Monitoring indirect presentation of alloantigens by utilizing the autologous processing machinery of dendritic cells in-vitro

Background: Judicious individualization of immunosuppression protocols requires the ability to monitor the recipients' specific immune response towards the allograft. While several indirect presentation studies have been reported, currently there are no consistently reliable means to assess the state of transplant acceptance. A potential explanation might be the lack of established kinetics for in-vitro indirect presentation assays. Methods: Dendritic cell (DCs) were used as self-specific "processing machinery" for the generation of allogeneic peptide repertoire tailored by the individual's capacity to process antigens via the indirect pathway. The kinetics of antigen processing and presentation of newly acquired antigens was then assessed to define the following: (1) Optimal time to introduce apoptotic-allogeneic cells to DCs; (2) optimal time for processing before induction of DC maturation; and (3) optimal time for stimulation of autologous T cells by the pulsed DCs.
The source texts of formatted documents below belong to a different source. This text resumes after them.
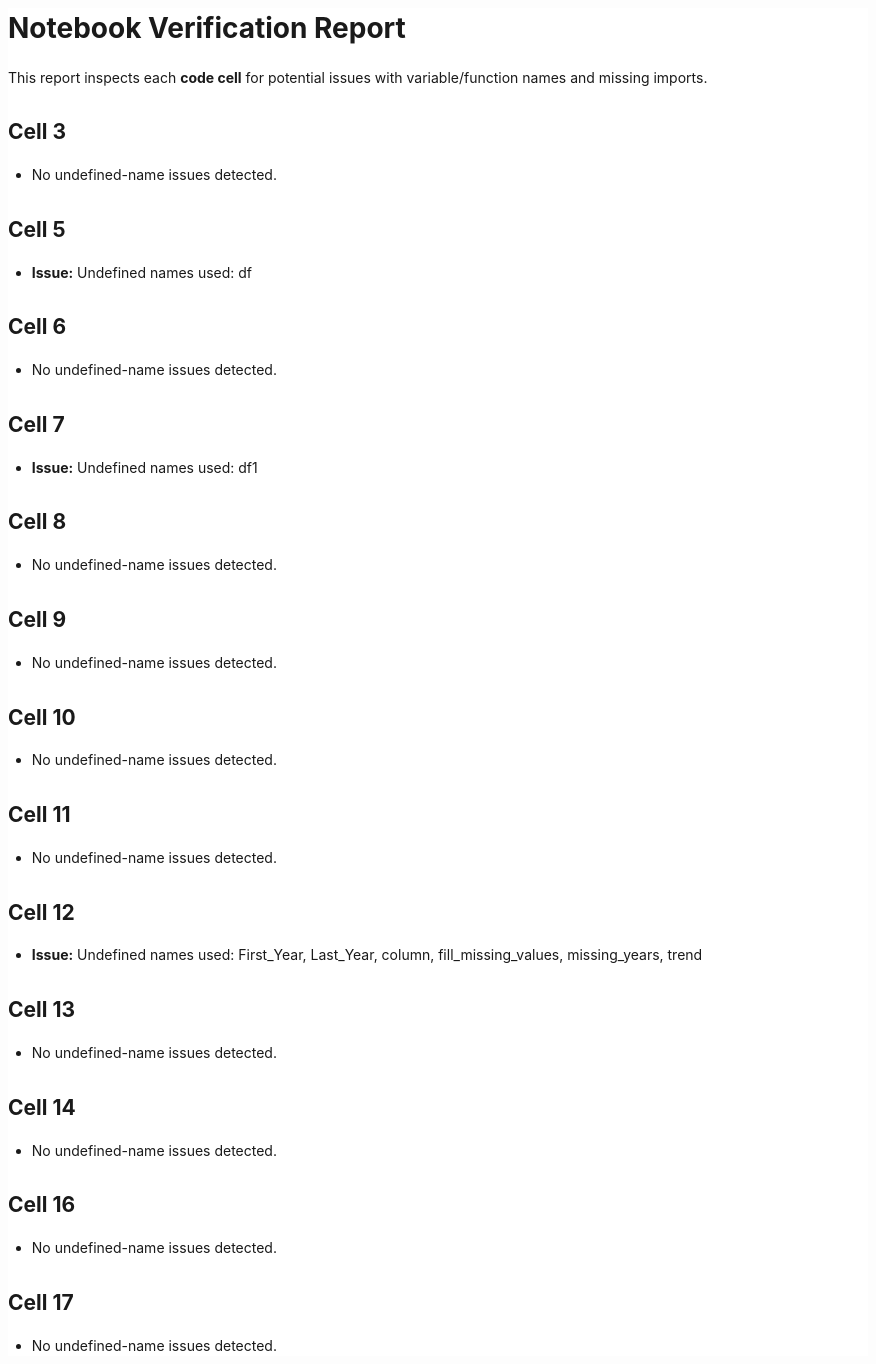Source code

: # Notebook Verification Report

This report inspects each **code cell** for potential issues with variable/function names and missing imports.

## Cell 3
- No undefined-name issues detected.

## Cell 5
- **Issue:** Undefined names used: df

## Cell 6
- No undefined-name issues detected.

## Cell 7
- **Issue:** Undefined names used: df1

## Cell 8
- No undefined-name issues detected.

## Cell 9
- No undefined-name issues detected.

## Cell 10
- No undefined-name issues detected.

## Cell 11
- No undefined-name issues detected.

## Cell 12
- **Issue:** Undefined names used: First_Year, Last_Year, column, fill_missing_values, missing_years, trend

## Cell 13
- No undefined-name issues detected.

## Cell 14
- No undefined-name issues detected.

## Cell 16
- No undefined-name issues detected.

## Cell 17
- No undefined-name issues detected.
Results: Altering kinetic parameters associated with time allotted for antigen processing; antigen presentation and DCs maturation, showed substantial variations in the level of T cell activation, as was documented by mixed lymphocyte reaction (MLR)-like proliferation assays. Further experiments using allogeneic cellular extracts showed similar variations in T cell stimulation by monitoring T cell precursor frequencies and interferon (IFN)-γ secretion ELISPOT assays. Using the appropriate kinetic parameters, we have also shown difference in T-cell-subsets (CD4, CD8) precursor frequencies and cytokine secretion in response to different antigenic sources. Conclusions: The ability to construct an in-vitro, recipient-tailored, donor-specific, indirect presentation assay is dependent on essential kinetic parameters associated with antigen processing and presentation, as described in this report. Moreover, the use of this approach may circumvent the need for identifying specific immunogenic peptides for cancer-related or other vaccine-development studies.